REPUBLIKA.CO.ID, Oleh: David Krisna Alka, Ketua Umum Perhimpunan Rakyat Progresif (PRP) dan Wakil Sekretaris Lembaga Seni Budaya Muhammadiyah
Lagu Hymne Guru yang diciptakan oleh seorang guru bernama Sartono dinyanyikan saat memperingati Hari Guru setiap 25 November menyiratkan, peran guru jauh melampaui ruang kelas. Guru membentuk nalar, menuntun karakter, dan menjaga warisan nilai yang menjadi fondasi peradaban bangsa.
Dalam satu tahun terakhir, pemerintah melalui Kementerian Pendidikan Dasar dan Menengah (Kemendikdasmen) melakukan sejumlah langkah progresif. Langkah itu mencakup beasiswa peningkatan kualifikasi, perluasan pelatihan profesi, hingga kenaikan tunjangan bagi guru non-ASN dan honorer. Selain itu, arah kebijakan Presiden Prabowo Subianto dalam percepatan rekrutmen ASN PPPK, misalnya, menjadi langkah korektif yang lama dinanti.
Setelah bertahun-tahun ketimpangan tenaga pendidik dibiarkan, kebijakan ini memberi kepastian bagi ratusan ribu guru honorer. Akomodasinya tidak terbatas dalam bentuk status formal, tetapi juga pemulihan martabat profesi.
Kebijakan ini menemukan pijakannya pada gagasan Ki Hadjar Dewantara yang memandang guru sebagai “pamong,” sosok yang menuntun, bukan sekadar mengajar. Langkah memperkuat pelatihan, memangkas administrasi, dan membuka akses pengembangan profesi sebagai upaya menegakkan martabat guru.
Meski demikian, rekrutmen besar-besaran harus diikuti desain karier yang lebih tertata agar profesionalisme guru tumbuh berkelanjutan. Pelatihan perlu mengedepankan mutu, bukan hanya memenuhi target jumlah. Dan sebelum menuntut guru untuk inovatif, negara perlu memastikan bahwa beban administratif dan birokrasi yang menghambat kreativitas sudah dikurangi.

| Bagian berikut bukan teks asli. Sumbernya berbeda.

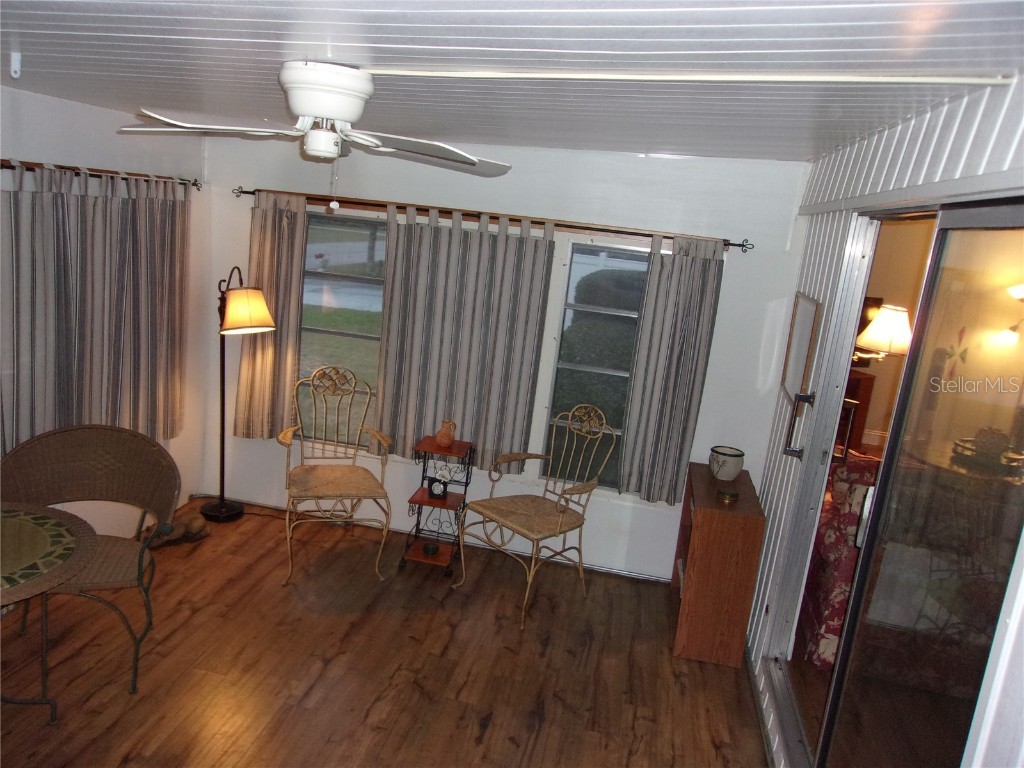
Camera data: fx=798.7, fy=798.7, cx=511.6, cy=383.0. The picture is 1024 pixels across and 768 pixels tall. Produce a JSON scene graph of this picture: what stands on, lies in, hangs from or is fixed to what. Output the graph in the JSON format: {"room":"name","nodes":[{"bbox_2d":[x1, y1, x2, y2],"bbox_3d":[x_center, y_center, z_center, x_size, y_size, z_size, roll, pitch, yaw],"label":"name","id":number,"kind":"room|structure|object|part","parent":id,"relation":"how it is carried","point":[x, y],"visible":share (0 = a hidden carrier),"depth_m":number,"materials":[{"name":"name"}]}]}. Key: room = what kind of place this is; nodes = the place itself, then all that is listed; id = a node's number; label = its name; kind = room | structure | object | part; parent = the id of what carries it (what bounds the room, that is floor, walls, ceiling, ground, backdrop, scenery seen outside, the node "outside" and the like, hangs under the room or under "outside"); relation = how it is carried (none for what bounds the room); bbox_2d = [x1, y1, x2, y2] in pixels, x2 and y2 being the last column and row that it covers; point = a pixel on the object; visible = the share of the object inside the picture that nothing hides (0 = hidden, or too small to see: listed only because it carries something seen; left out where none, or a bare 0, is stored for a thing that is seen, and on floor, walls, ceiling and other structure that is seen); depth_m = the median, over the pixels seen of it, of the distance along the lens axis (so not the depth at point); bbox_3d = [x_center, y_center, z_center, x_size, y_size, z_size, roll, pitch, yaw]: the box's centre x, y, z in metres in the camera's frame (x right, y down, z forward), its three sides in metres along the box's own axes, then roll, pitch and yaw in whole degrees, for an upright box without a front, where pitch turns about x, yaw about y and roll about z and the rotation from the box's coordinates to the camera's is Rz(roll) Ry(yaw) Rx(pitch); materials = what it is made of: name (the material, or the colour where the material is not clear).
{"room":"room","nodes":[
{"label":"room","id":0,"kind":"room"},
{"bbox_2d":[0,84,209,540],"bbox_3d":[-2.483,-0.023,2.681,0.151,2.417,4.835,8,12,10],"label":"left wall","id":1,"kind":"structure","parent":0,"point":[77,153],"depth_m":4.24,"materials":[{"name":"white paint"}]},
{"bbox_2d":[0,159,203,191],"bbox_3d":[-2.102,-0.927,3.392,0.119,0.062,2.442,8,12,10],"label":"curtain rod","id":2,"kind":"object","parent":1,"relation":"attached to","point":[28,168],"visible":0.77,"depth_m":3.78,"materials":[{"name":"brown metal"}]},
{"bbox_2d":[0,163,190,448],"bbox_3d":[-2.028,-0.339,3.894,0.106,1.364,1.550,8,12,10],"label":"curtain","id":3,"kind":"object","parent":2,"relation":"hanging from","point":[107,207],"visible":0.93,"depth_m":3.82,"materials":[{"name":"fabric"}]},
{"bbox_2d":[0,497,779,767],"bbox_3d":[-0.769,1.505,2.324,4.271,0.094,5.451,8,12,10],"label":"floor","id":4,"kind":"structure","parent":0,"point":[505,743],"depth_m":3.48,"materials":[{"name":"brown wood"}]},
{"bbox_2d":[0,500,96,724],"bbox_3d":[-1.852,0.900,2.668,0.856,0.724,0.850,8,12,10],"label":"round table","id":5,"kind":"object","parent":4,"relation":"on","point":[37,508],"visible":1,"depth_m":2.68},
{"bbox_2d":[0,424,181,691],"bbox_3d":[-1.744,0.695,3.253,0.721,0.917,0.633,3,12,-15],"label":"wicker chair","id":6,"kind":"object","parent":4,"relation":"on","point":[130,493],"visible":0.89,"depth_m":3.37,"materials":[{"name":"brown wicker"}]},
{"bbox_2d":[145,512,209,547],"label":"animal figurine","id":7,"kind":"object","parent":4,"relation":"on","point":[198,530],"visible":0.79,"depth_m":4.48,"materials":[{"name":"brown"}]},
{"bbox_2d":[204,266,276,524],"bbox_3d":[-1.650,0.077,4.712,0.489,1.545,0.366,8,12,10],"label":"floor lamp","id":8,"kind":"object","parent":4,"relation":"on","point":[221,506],"visible":0.98,"depth_m":4.62,"materials":[{"name":"black metal"}]},
{"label":"lamp base","id":9,"kind":"part","parent":8,"relation":"part of","materials":[{"name":"black metal"}]},
{"bbox_3d":[-1.537,-0.426,4.599,0.337,0.237,0.345,12,13,26],"label":"lamp shade","id":10,"kind":"part","parent":8,"relation":"part of","materials":[{"name":"beige fabric"}]},
{"bbox_2d":[277,366,391,587],"bbox_3d":[-0.986,0.477,4.376,0.582,1.059,0.666,2,13,-18],"label":"rattan chair","id":11,"kind":"object","parent":4,"relation":"on","point":[306,485],"visible":1,"depth_m":4.38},
{"bbox_2d":[399,434,474,573],"bbox_3d":[-0.416,0.680,4.548,0.299,0.714,0.328,8,12,10],"label":"plant stand","id":12,"kind":"object","parent":4,"relation":"on","point":[427,446],"visible":0.8,"depth_m":4.49,"materials":[{"name":"black metal"}]},
{"bbox_2d":[422,542,439,555],"bbox_3d":[-0.464,0.946,4.576,0.096,0.057,0.096,8,12,10],"label":"small bowl","id":13,"kind":"object","parent":12,"relation":"on","point":[433,549],"visible":0.97,"depth_m":4.55,"materials":[{"name":"green"}]},
{"bbox_2d":[427,475,447,498],"bbox_3d":[-0.412,0.579,4.461,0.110,0.127,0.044,8,12,10],"label":"clock","id":14,"kind":"object","parent":12,"relation":"on","point":[437,489],"visible":0.99,"depth_m":4.44,"materials":[{"name":"black"}]},
{"bbox_2d":[435,419,456,447],"bbox_3d":[-0.369,0.279,4.478,0.109,0.152,0.110,8,12,10],"label":"vase","id":15,"kind":"object","parent":12,"relation":"on","point":[448,437],"visible":1,"depth_m":4.45,"materials":[{"name":"orange ceramic"}]},
{"bbox_2d":[451,403,614,628],"bbox_3d":[0.106,0.642,4.212,0.583,1.032,0.617,17,16,41],"label":"rattan chair","id":16,"kind":"object","parent":4,"relation":"on","point":[560,515],"visible":1,"depth_m":4.20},
{"bbox_2d":[668,460,766,666],"bbox_3d":[1.033,0.891,4.137,0.319,0.770,0.795,8,12,10],"label":"wooden cabinet","id":17,"kind":"object","parent":4,"relation":"on","point":[724,538],"visible":0.87,"depth_m":3.78,"materials":[{"name":"brown wood"}]},
{"bbox_2d":[709,445,745,480],"bbox_3d":[1.118,0.418,4.170,0.178,0.150,0.179,16,15,37],"label":"ceramic pot","id":18,"kind":"object","parent":17,"relation":"on","point":[738,454],"visible":1,"depth_m":4.10,"materials":[{"name":"white ceramic"}]},
{"bbox_2d":[718,489,738,502],"bbox_3d":[1.040,0.542,3.848,0.102,0.035,0.103,8,12,10],"label":"small dish","id":19,"kind":"object","parent":17,"relation":"on","point":[728,498],"visible":0.98,"depth_m":3.82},
{"bbox_2d":[196,134,805,581],"bbox_3d":[-0.216,-0.214,4.703,3.563,2.398,0.144,8,12,10],"label":"back wall","id":20,"kind":"structure","parent":0,"point":[656,513],"depth_m":4.50,"materials":[{"name":"white paint"}]},
{"bbox_2d":[297,209,385,441],"bbox_3d":[-1.029,-0.308,4.876,0.791,1.424,0.101,8,12,10],"label":"left window","id":21,"kind":"structure","parent":20,"relation":"in","point":[316,285],"depth_m":4.87,"materials":[{"name":"clear glass"}]},
{"bbox_2d":[191,495,674,584],"bbox_3d":[-0.465,0.948,4.860,3.477,0.053,0.016,8,12,10],"label":"baseboard","id":22,"kind":"structure","parent":20,"relation":"attached to","point":[596,569],"depth_m":4.82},
{"bbox_2d":[230,185,758,250],"bbox_3d":[-0.168,-0.932,4.468,2.946,0.059,0.124,8,12,10],"label":"curtain rod","id":23,"kind":"object","parent":20,"relation":"attached to","point":[244,192],"visible":0.79,"depth_m":4.40,"materials":[{"name":"brown metal"}]},
{"bbox_2d":[234,191,304,439],"bbox_3d":[-1.446,-0.384,4.762,0.405,1.518,0.101,8,12,10],"label":"curtain","id":24,"kind":"object","parent":23,"relation":"hanging from","point":[261,403],"visible":0.8,"depth_m":4.76,"materials":[{"name":"beige fabric"}]},
{"bbox_2d":[375,206,554,471],"bbox_3d":[-0.297,-0.240,4.533,0.913,1.443,0.106,8,12,10],"label":"curtain","id":25,"kind":"object","parent":23,"relation":"hanging from","point":[408,386],"visible":0.94,"depth_m":4.52,"materials":[{"name":"fabric"}]},
{"bbox_2d":[619,231,725,505],"bbox_3d":[0.856,-0.061,4.326,0.443,1.522,0.106,8,12,10],"label":"curtain","id":26,"kind":"object","parent":23,"relation":"hanging from","point":[685,267],"visible":0.96,"depth_m":4.32,"materials":[{"name":"grey fabric"}]},
{"bbox_2d":[539,237,651,492],"bbox_3d":[0.614,-0.056,4.593,0.765,1.468,0.084,8,12,10],"label":"right window","id":27,"kind":"structure","parent":20,"relation":"in","point":[575,254],"depth_m":4.60,"materials":[{"name":"glass"}]},
{"bbox_2d":[0,0,1023,163],"bbox_3d":[-0.562,-0.898,1.875,3.961,0.119,5.333,8,12,10],"label":"ceiling","id":28,"kind":"structure","parent":0,"point":[668,5],"depth_m":2.03,"materials":[{"name":"paint"}]},
{"bbox_2d":[10,51,21,78],"bbox_3d":[-1.595,-1.017,2.557,0.049,0.079,0.050,8,12,10],"label":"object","id":29,"kind":"object","parent":28,"relation":"attached to","point":[15,59],"visible":0.97,"depth_m":2.55,"materials":[{"name":"white plastic"}]},
{"bbox_2d":[117,61,512,207],"bbox_3d":[-0.562,-0.727,2.389,1.129,0.416,1.103,0,13,-26],"label":"ceiling fan","id":30,"kind":"object","parent":28,"relation":"attached to","point":[340,110],"visible":0.99,"depth_m":2.29,"materials":[{"name":"white metal"}]},
{"bbox_3d":[-0.541,-0.815,2.306,0.275,0.165,0.282,5,12,-7],"label":"motor housing","id":31,"kind":"part","parent":30,"relation":"part of","materials":[{"name":"white metal"}]},
{"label":"fan blade","id":32,"kind":"part","parent":30,"relation":"part of","materials":[{"name":"white"}]},
{"bbox_2d":[365,68,1011,85],"bbox_3d":[0.366,-0.810,2.087,1.536,0.031,0.044,8,12,10],"label":"ceiling trim","id":33,"kind":"object","parent":28,"relation":"attached to","point":[969,80],"visible":0.97,"depth_m":2.05,"materials":[{"name":"white"}]},
{"bbox_2d":[798,450,878,670],"bbox_3d":[2.056,0.884,3.950,1.143,0.984,0.936,8,12,10],"label":"floral sofa","id":34,"kind":"object","parent":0,"point":[827,629],"visible":0.23,"depth_m":3.78,"materials":[{"name":"red fabric"}]},
{"bbox_2d":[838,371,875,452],"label":"wooden cabinet","id":35,"kind":"object","parent":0,"point":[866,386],"visible":0.24,"depth_m":5.30,"materials":[{"name":"brown wood"}]},
{"bbox_2d":[852,303,912,360],"bbox_3d":[2.267,-0.253,4.898,0.445,0.496,0.417,8,12,10],"label":"table lamp","id":36,"kind":"object","parent":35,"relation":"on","point":[893,313],"visible":0.67,"depth_m":4.77,"materials":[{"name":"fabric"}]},
{"bbox_2d":[740,77,1023,767],"bbox_3d":[1.027,0.458,1.953,0.140,2.457,4.632,8,12,10],"label":"right wall","id":37,"kind":"structure","parent":0,"point":[938,177],"depth_m":2.56,"materials":[{"name":"white paint"}]},
{"bbox_2d":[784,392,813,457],"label":"door handle","id":38,"kind":"object","parent":37,"relation":"attached to","point":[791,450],"visible":0.97,"depth_m":3.33,"materials":[{"name":"metal"}]},
{"bbox_2d":[780,292,820,406],"bbox_3d":[1.321,-0.155,3.666,0.025,0.501,0.544,8,12,10],"label":"picture frame","id":39,"kind":"object","parent":37,"relation":"attached to","point":[791,379],"visible":0.93,"depth_m":3.64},
{"bbox_2d":[782,203,1023,767],"bbox_3d":[1.082,0.572,2.213,0.149,2.049,1.814,8,12,10],"label":"sliding glass door","id":40,"kind":"structure","parent":37,"relation":"in","point":[1005,214],"depth_m":2.09,"materials":[{"name":"clear glass"}]},
{"bbox_2d":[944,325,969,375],"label":"door decal","id":41,"kind":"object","parent":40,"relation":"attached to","point":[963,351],"visible":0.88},
{"label":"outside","id":42,"kind":"structure","parent":0,"visible":0},
{"label":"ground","id":43,"kind":"structure","parent":42,"visible":0},
{"bbox_2d":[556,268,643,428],"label":"hedge","id":44,"kind":"object","parent":43,"relation":"on","point":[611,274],"visible":0.24,"depth_m":7.18,"materials":[{"name":"green plant"}]}
]}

Dalam pandangan Nel Noddings (1992) tentang ethics of care, kualitas pendidikan lahir dari relasi yang memungkinkan murid merasa diperhatikan. Karena itu, kebijakan yang menumpuk beban administratif bukan hanya mengganggu teknis mengajar, tetapi merusak ruang paling mendasar dari profesi guru: ruang kepedulian. Di titik inilah perhatian tak bisa berhenti pada ruang kelas saja, melainkan harus bergerak ke persoalan yang lebih struktural.
Melampaui ruang kelas
Wajah guru Indonesia hari ini ditentukan oleh arah kebijakan pendidikan yang diletakkan Menteri Pendidikan Dasar dan Menengah Abdul Mu’ti. Langkah merapikan kurikulum, misalnya, menjadi upaya mendudukkan kembali guru sebagai pusat pembelajaran, bukan sebagai pelengkap administrasi.
Ketika beban teknis dikurangi, ruang kelas pun memperoleh napas baru: guru kembali dapat menatap murid, bukan tenggelam dalam laporan. Namun, penyederhanaan kurikulum hanyalah satu sisi dari pekerjaan besar.

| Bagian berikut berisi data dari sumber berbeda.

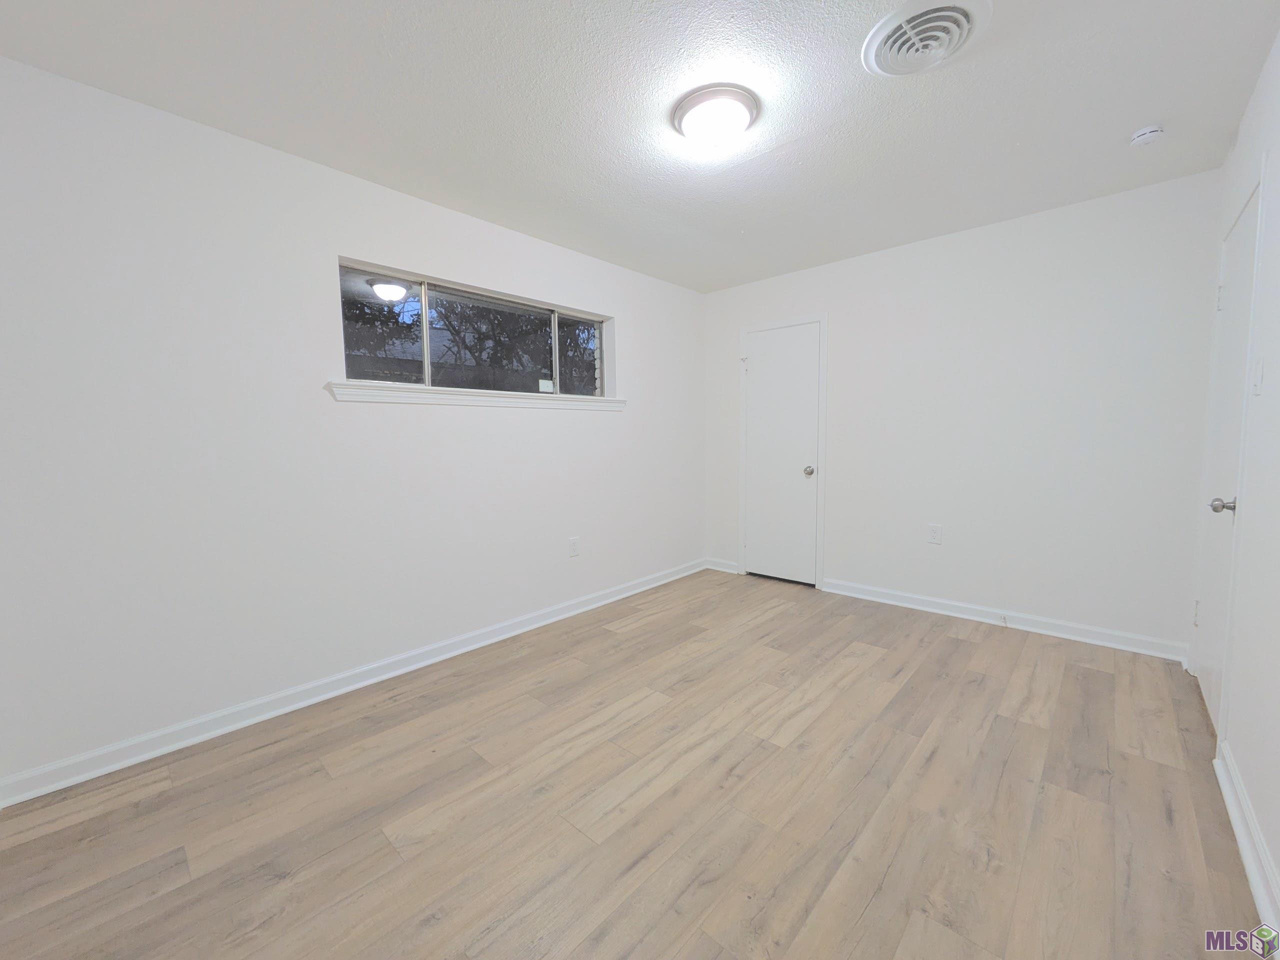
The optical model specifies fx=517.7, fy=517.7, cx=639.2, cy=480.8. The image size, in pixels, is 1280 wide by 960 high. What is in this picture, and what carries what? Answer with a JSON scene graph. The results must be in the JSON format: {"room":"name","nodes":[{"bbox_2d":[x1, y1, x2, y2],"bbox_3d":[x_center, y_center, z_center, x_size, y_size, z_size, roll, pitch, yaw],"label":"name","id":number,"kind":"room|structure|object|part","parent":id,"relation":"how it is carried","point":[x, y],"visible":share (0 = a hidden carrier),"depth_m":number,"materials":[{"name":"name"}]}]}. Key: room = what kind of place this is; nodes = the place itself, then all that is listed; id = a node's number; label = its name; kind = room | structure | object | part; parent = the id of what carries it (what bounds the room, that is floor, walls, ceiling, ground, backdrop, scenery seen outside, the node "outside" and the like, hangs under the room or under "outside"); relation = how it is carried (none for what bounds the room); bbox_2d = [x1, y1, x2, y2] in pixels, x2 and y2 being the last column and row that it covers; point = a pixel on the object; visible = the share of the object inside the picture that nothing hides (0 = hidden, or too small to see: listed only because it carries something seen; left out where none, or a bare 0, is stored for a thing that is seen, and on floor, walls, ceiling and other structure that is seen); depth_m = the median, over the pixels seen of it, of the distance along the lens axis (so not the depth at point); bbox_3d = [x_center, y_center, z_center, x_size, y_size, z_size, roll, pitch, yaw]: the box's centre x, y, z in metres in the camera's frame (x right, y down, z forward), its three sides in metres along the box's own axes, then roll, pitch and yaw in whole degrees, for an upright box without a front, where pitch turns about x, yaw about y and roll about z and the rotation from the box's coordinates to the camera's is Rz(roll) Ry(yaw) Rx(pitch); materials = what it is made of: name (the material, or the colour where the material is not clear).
{"room":"bedroom","nodes":[
{"label":"bedroom","id":0,"kind":"room"},
{"bbox_2d":[0,56,704,789],"bbox_3d":[-0.904,-0.272,3.076,0.158,2.435,4.374,4,7,43],"label":"left wall","id":1,"kind":"structure","parent":0,"point":[626,420],"depth_m":2.16,"materials":[{"name":"white paint"}]},
{"bbox_2d":[0,558,700,807],"bbox_3d":[-0.819,0.898,3.128,0.021,0.092,4.126,4,7,43],"label":"baseboard","id":2,"kind":"structure","parent":1,"relation":"attached to","point":[303,703],"depth_m":2.28,"materials":[{"name":"white paint"}]},
{"bbox_2d":[327,380,621,411],"bbox_3d":[-0.778,-0.483,3.087,0.123,0.082,1.910,4,7,43],"label":"window sill","id":3,"kind":"structure","parent":1,"relation":"attached to","point":[374,391],"depth_m":2.82,"materials":[{"name":"white paint"}]},
{"bbox_2d":[336,256,613,400],"bbox_3d":[-0.856,-0.809,3.141,0.073,0.627,1.783,4,7,43],"label":"window","id":4,"kind":"structure","parent":1,"relation":"in","point":[425,340],"depth_m":2.98,"materials":[{"name":"glass"}]},
{"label":"mullion","id":5,"kind":"part","parent":4,"relation":"part of","materials":[{"name":"white"}]},
{"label":"pane","id":6,"kind":"part","parent":4,"relation":"part of","materials":[{"name":"glass"}]},
{"bbox_2d":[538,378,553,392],"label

Di sisi lain, Kemendikdasmen mulai membaca kebutuhan guru dalam kerangka yang lebih konkret. Salah satu langkahnya ialah membuka akses peningkatan kualifikasi melalui beasiswa bagi 12.500 guru, yang akan diperluas menjadi 150.000 penerima pada 2026. Pemerintah juga memperkuat kompetensi guru lewat pelatihan skala luas, mulai dari Pendidikan Profesi Guru dan penguatan Bimbingan Konseling hingga pembelajaran mendalam (deep learning).
Upaya menyentuh kesejahteraan pun dilakukan lewat insentif dan tunjangan yang disalurkan langsung ke rekening guru. Di saat yang sama, beban administratif yang selama ini menyita energi perlahan dikurangi agar guru kembali dapat menaruh fokus pada pembelajaran, bukan pada formulir.
Dari sinilah arah kebijakan bergeser pada tujuan yang lebih mendasar, yaitu mengembalikan penghormatan terhadap profesi guru. Sebab profesionalitas tak lahir dari slogan pengabdian, tetapi dari jaminan dan dukungan struktural yang membuat guru dapat bekerja dengan tenang dan bermartabat.